Without the ferocity with which he usually defends the president, Gustavo Adrianzén is now lukewarm when it comes to calling Nicolás Maduro’s regime a dictatorship or recognizing Edmundo González as the winner of the elections, just as the outgoing foreign minister Javier González-Olaechea did a little over a month ago, at the OAS and before the entire world, stating our country’s position on the Chavista fraud.
The Prime Minister has now dared to deny this, pointing out that there was never an official statement from the Presidency recognising the opposition candidate as the winner of the elections.
“Edmundo González cannot be the president-elect. We have not received any communication from the Peruvian State recognizing that position. We have asked for a recount to be done, because we understand that it has to be within the framework of the electoral process where these records have to be reviewed,” said yesterday the head of the PCM, who even so dares to affirm that no change has been made on this issue since what was said by Elmer Schialer, who on the day of his inauguration declared: “We are in favor of Venezuela’s problems being resolved by Venezuelans.”
On July 30, two days after the elections in Venezuela, González-Olaechea emphasized that Peru considered the opposition candidate to be the president-elect. After these words and his brave speech at the OAS against fraud and in favor of González, the Executive never disavowed what was said by his then foreign minister. Yesterday, however, with his minister out of the cabinet, Adrianzén had no qualms about discrediting him, of course, without mentioning his name.
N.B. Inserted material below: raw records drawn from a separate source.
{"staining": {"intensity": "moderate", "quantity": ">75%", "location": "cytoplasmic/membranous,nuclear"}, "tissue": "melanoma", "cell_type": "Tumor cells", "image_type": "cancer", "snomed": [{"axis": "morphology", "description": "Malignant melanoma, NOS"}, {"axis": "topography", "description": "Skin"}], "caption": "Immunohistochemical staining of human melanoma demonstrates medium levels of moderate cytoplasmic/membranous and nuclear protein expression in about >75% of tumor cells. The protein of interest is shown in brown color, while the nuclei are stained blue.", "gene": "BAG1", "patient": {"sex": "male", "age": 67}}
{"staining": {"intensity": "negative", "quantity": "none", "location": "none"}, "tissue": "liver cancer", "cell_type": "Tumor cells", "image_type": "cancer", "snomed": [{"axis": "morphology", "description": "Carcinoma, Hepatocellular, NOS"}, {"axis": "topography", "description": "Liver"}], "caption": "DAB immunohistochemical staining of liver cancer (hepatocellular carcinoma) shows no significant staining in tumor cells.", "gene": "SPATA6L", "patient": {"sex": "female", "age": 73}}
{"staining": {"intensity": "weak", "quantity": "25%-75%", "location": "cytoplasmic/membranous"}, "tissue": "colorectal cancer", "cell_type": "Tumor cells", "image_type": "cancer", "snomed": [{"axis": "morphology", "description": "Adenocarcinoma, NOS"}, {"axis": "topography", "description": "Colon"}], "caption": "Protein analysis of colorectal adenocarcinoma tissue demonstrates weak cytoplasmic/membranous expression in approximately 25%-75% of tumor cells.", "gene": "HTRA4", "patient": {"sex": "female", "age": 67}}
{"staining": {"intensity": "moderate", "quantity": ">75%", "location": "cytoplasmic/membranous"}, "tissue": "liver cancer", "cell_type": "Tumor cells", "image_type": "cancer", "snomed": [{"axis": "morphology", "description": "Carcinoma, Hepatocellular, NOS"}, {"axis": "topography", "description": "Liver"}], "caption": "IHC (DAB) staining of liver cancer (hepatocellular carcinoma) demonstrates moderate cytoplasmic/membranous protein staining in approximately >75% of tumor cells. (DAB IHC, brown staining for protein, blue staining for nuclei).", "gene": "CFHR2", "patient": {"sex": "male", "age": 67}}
“The Peruvian government’s position is expressed (only) in the press releases and has to do with the need to display the electoral records so that a recount can take place with international observers,” said the prime minister.
There is no change of position, says Adrianzén, who yesterday, so that there is no doubt that a change has been made apparently to satisfy someone, did not dare to describe the Maduro regime as a dictatorship.
“If what we were looking for right now was a qualifier for the Maduro regime, whether it is a dictatorship or not, it would be easier to say it in those terms,” he said.
THE SCHIALER ERA
Meanwhile, Schialer was presented yesterday as foreign minister at the Torre Tagle Palace. In his speech he said that in Venezuela there is a flagrant lack of respect for democratic rules, that the government does not recognize the results, that they condemn arbitrary arrests and that “there is no change of direction.” Nothing from González, nothing from Maduro. The outgoing González-Olaechea attended the ceremony.
Adrianzén read almost exactly the same script hours later in Congress. The change of direction is beginning to take place in the Executive. What once was, will no longer be.